A novel Tc17 population recruited by tumor cells promotes tumor progression in gastric cancer.

OBJECTIVE: The tumor microenvironment (TME) plays a crucial role in tumor progression. Recent advancements in single-cell sequencing technology have identified Tc17 cells, a newfound subset of CD8(+) T cells with a phenotype similar to Th17, within the gastric cancer (GC) microenvironment. However, the role of Tc17 cells are unclear.

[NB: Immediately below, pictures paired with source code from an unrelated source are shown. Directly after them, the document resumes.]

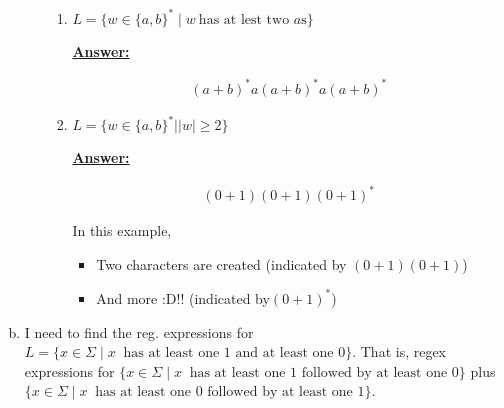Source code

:\documentclass[12pt]{article}
\begin{document}
\begin{enumerate}[a.]
\begin{itemize}
\begin{enumerate}[1.]
            \item $L = \{w \in \{a,b\}^* \mid w\:\text{has at lest two $a$s}\}$

            \bigskip

            \begin{mdframed}
                \underline{\textbf{Answer:}}

                \begin{align}
                (a+b)^*a(a+b)^*a(a+b)^*
                \end{align}
            \end{mdframed}

            \item $L = \{w \in \{a,b\}^* \mid \vert w \vert \geq 2\}$

            \bigskip

            \begin{mdframed}
                \underline{\textbf{Answer:}}

                \begin{align}
                (0+1)(0+1)(0+1)^*
                \end{align}

                \bigskip

                In this example,

                \bigskip

                \begin{itemize}
                    \item Two characters are created (indicated by $(0+1)(0+1)$)
                    \item And more :D!! (indicated by$(0+1)^*$)
                \end{itemize}
            \end{mdframed}
        \end{enumerate}
    \end{itemize}

    \item

    \setcounter{equation}{0}

    I need to find the reg. expressions for $L = \{x \in \Sigma \mid x\:\text{ has
    at least one 1 and at least one 0}\}$. That is, regex expressions for $\{x \in
    \Sigma \mid x\:\text{ has at least one 1 followed by at least one 0}\}$ plus
    $\{x \in \Sigma \mid x\:\text{ has at least one 0 followed by at least one 1}\}$.

    \bigskip


\end{enumerate}
\end{document}
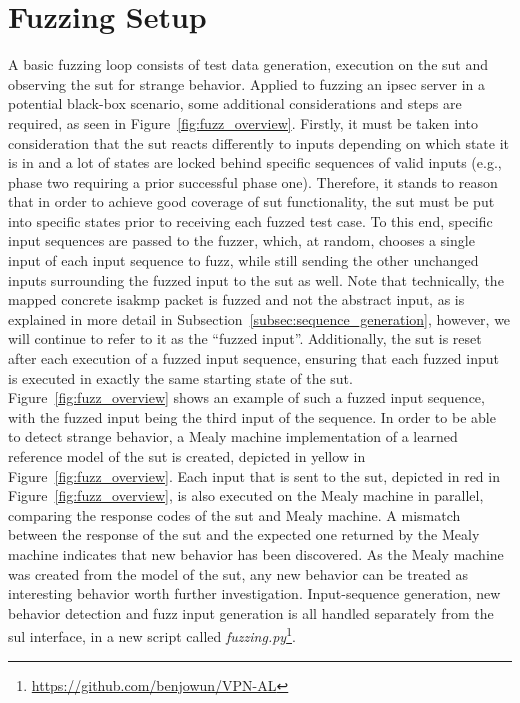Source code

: \section{Fuzzing Setup} \label{sec:fuzz_intro}
A basic fuzzing loop consists of test data generation, execution on the \ac{sut} and observing the \ac{sut} for strange behavior. Applied to fuzzing an \ac{ipsec} server in a potential black-box scenario, some additional considerations and steps are required, as seen in Figure~\ref{fig:fuzz_overview}. Firstly, it must be taken into consideration that the \ac{sut} reacts differently to inputs depending on which state it is in and a lot of states are locked behind specific sequences of valid inputs (e.g., phase two requiring a prior successful phase one). Therefore, it stands to reason that in order to achieve good coverage of \ac{sut} functionality, the \ac{sut} must be put into specific states prior to receiving each fuzzed test case. To this end, specific input sequences are passed to the fuzzer, which, at random, chooses a single input of each input sequence to fuzz, while still sending the other unchanged inputs surrounding the fuzzed input to the \ac{sut} as well.
Note that technically, the mapped concrete \ac{isakmp} packet is fuzzed and not the abstract input, as is explained in more detail in Subsection~\ref{subsec:sequence_generation}, however, we will continue to refer to it as the ``fuzzed input''.
Additionally, the \ac{sut} is reset after each execution of a fuzzed input sequence, ensuring that each fuzzed input is executed in exactly the same starting state of the \ac{sut}. Figure~\ref{fig:fuzz_overview} shows an example of such a fuzzed input sequence, with the fuzzed input being the third input of the sequence. In order to be able to detect strange behavior, a Mealy machine implementation of a learned reference model of the \ac{sut} is created, depicted in yellow in Figure~\ref{fig:fuzz_overview}. Each input that is sent to the \ac{sut}, depicted in red in Figure~\ref{fig:fuzz_overview}, is also executed on the Mealy machine in parallel, comparing the response codes of the \ac{sut} and Mealy machine. A mismatch between the response of the \ac{sut} and the expected one returned by the Mealy machine indicates that new behavior has been discovered. As the Mealy machine was created from the model of the \ac{sut}, any new behavior can be treated as interesting behavior worth further investigation. Input-sequence generation, new behavior detection and fuzz input generation is all handled separately from the \ac{sul} interface, in a new script called \emph{fuzzing.py}\footnote{\url{https://github.com/benjowun/VPN-AL}}.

MATERIALS AND METHOD: We collected 296,879 cells from the single-cell sequencing data of 65 GC samples, along with spatial transcriptomic data from 10 GC samples, to further explore the role of Tc17 cells. Multicolor immunohistochemical staining demonstrated the presence of Tc17 cells in the GC TME. SCENIC analysis was performed to identify the specific transcription factors of Tc17. Pseudotime analysis of T cells was conducted to decipher the differentiation trajectory of Tc17. Additionally, cell-cell interaction analysis revealed the interactions between Tc17 cells and tumor cells. Finally, functional validation through CCK-8 proliferation assays, wound Healing assays, and transwell assays conclusively demonstrated the tumor-promoting effects of IL-17A and IL-26 on gastric tumor cells. RESULTS: Our results indicate that Tc17 cells are absent from blood and exclusively found in tissues, with greater enrichment in tumor tissues compared to normal tissues. Among CD8(+) T cells, Tc17 exhibits the weakest cytotoxic capacity and the highest anti-inflammatory profile, suggesting reduced tumor-killing ability. Pseudotime analysis revealed that Tc17 cells ultimately progress towards a state of exhaustion, losing their capacity to eliminate tumor cells. Survival analysis further correlates the presence of Tc17 cells with poor prognosis. Notably, a robust interaction between Tc17 cells and tumor cells was observed in GC. We found that tumor cells can recruit Tc17 cells via the CXCL16-CXCR6 axis, this finding was validated on spatial transcriptome data. And in turn, Tc17 cells may promote tumor progression by secreting IL-17A and IL-26, as functionally corroborated by CCK-8 Assay, wound healing, and transwell assay in vitro. CONCLUSIONS: These findings reveal the immunosuppressive role of Tc17 cells in gastric cancer, provide a new perspective for understanding the immunosuppressive mechanism of the gastric cancer tumor microenvironment, and provide a potential target for the development of targeted therapeutic strategies.